*** Opening Task data ***

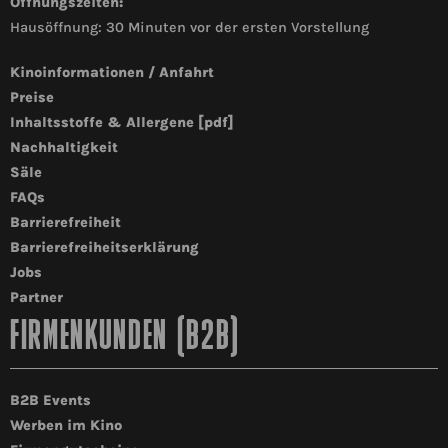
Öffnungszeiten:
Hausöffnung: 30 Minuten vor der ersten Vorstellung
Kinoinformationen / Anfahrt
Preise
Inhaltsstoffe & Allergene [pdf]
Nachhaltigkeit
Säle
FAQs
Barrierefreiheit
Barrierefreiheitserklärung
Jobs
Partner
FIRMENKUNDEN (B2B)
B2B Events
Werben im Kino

*** Closing Task data ***

Can you repeat every record above exactly, apart from the pictures?

Written answer
Öffnungszeiten:
Hausöffnung: 30 Minuten vor der ersten Vorstellung
Kinoinformationen / Anfahrt
Preise
Inhaltsstoffe & Allergene [pdf]
Nachhaltigkeit
Säle
FAQs
Barrierefreiheit
Barrierefreiheitserklärung
Jobs
Partner
FIRMENKUNDEN (B2B)
B2B Events
Werben im Kino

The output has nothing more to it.